In Good Faith
Whether and how students are learning to build bridges across religious difference
The United States is undergoing immense demographic changes. The immigrant share of the population is approaching a record high, according to the Pew Research Center; meanwhile, Gen Z is the most racially and ethnically diverse generation, and Christians—while still in the religious majority—are declining proportionally in contrast to Buddhists, Jews, Muslims, and the religiously unaffiliated, according to the Public Religion Research Institute. In recent years, societal divisions have been laid bare through religiously motivated marginalization and violence, including sharp rises in incidents of antisemitism and Islamophobia. Deep religious divides are also shaping and challenging our civic and professional communities. In higher ed, more attention to religious identity—alongside race, gender, and sexual identities—is needed as leaders advance diversity and inclusion on their campuses.

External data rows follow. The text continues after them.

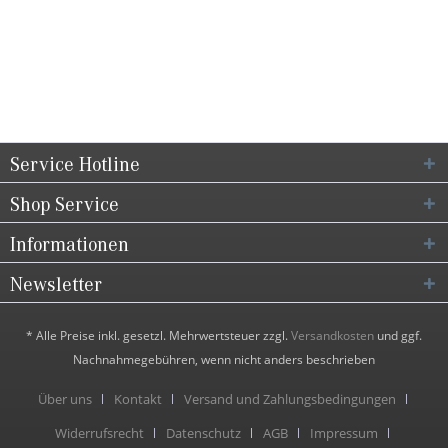
Service Hotline
Shop Service
Informationen
Newsletter
* Alle Preise inkl. gesetzl. Mehrwertsteuer zzgl.
Versandkosten
und ggf.
Nachnahmegebühren, wenn nicht anders beschrieben
Über uns
Kontakt
Versand und Zahlungsbedingungen
Widerrufsrecht
Datenschutz
AGB
Impressum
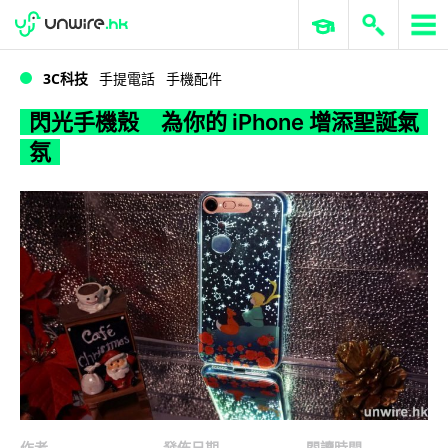
WWDC 2026
GenAI 與雲端科技專區
ERP 與商業 AI
閃光手機殼 為你的 iPhone 增添聖誕氣氛
3C科技
手提電話
手機配件
閃光手機殼 為你的 iPhone 增添聖誕氣
氛
作者
發佈日期
閱讀時間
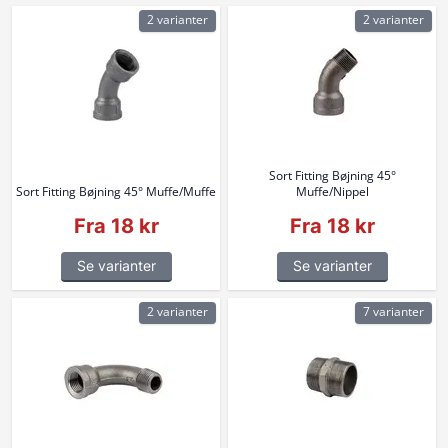
2 varianter
2 varianter
Sort Fitting Bøjning 45°
Sort Fitting Bøjning 45° Muffe/Muffe
Muffe/Nippel
Fra 18 kr
Fra 18 kr
Se varianter
Se varianter
2 varianter
7 varianter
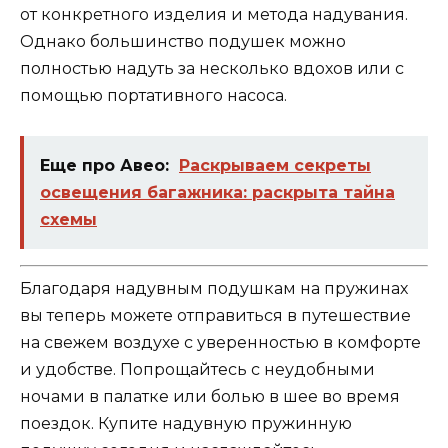
от конкретного изделия и метода надувания.
Однако большинство подушек можно
полностью надуть за несколько вдохов или с
помощью портативного насоса.
Еще про Авео:
Раскрываем секреты
освещения багажника: раскрыта тайна
схемы
Благодаря надувным подушкам на пружинах
вы теперь можете отправиться в путешествие
на свежем воздухе с уверенностью в комфорте
и удобстве. Попрощайтесь с неудобными
ночами в палатке или болью в шее во время
поездок. Купите надувную пружинную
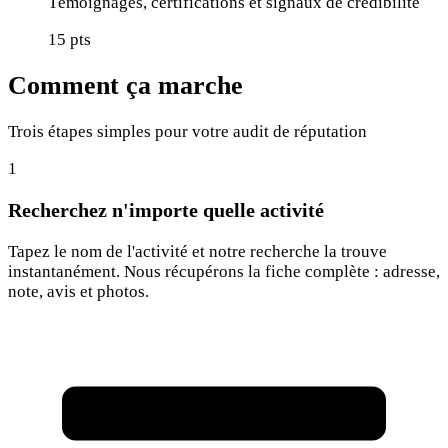
Témoignages, certifications et signaux de crédibilité
15
pts
Comment ça marche
Trois étapes simples pour votre audit de réputation
1
Recherchez n'importe quelle activité
Tapez le nom de l'activité et notre recherche la trouve
instantanément. Nous récupérons la fiche complète : adresse,
note, avis et photos.
Rechercher une activité...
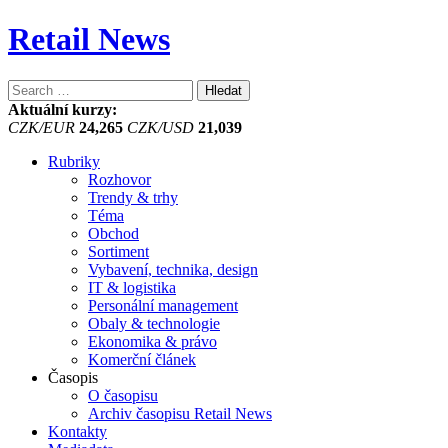
Retail News
Vyhledávání
Aktuální kurzy:
CZK/EUR
24,265
CZK/USD
21,039
Rubriky
Rozhovor
Trendy & trhy
Téma
Obchod
Sortiment
Vybavení, technika, design
IT & logistika
Personální management
Obaly & technologie
Ekonomika & právo
Komerční článek
Časopis
O časopisu
Archiv časopisu Retail News
Kontakty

The Interfaith Diversity Experiences and Attitudes Longitudinal Survey (IDEALS), led by Alyssa N. Rockenbach at North Carolina State University, Matthew J. Mayhew at The Ohio State University, and Interfaith Youth Core, queried students on 122 campuses when they entered college in 2015, again after their first year, and in their senior year in 2019. IDEALS findings—highlights of which are presented in this issue’s Research Corner—illuminate whether and how students are learning to build bridges across lines of religious difference and point to best practices for higher education leaders striving to address our nation’s deep divisions.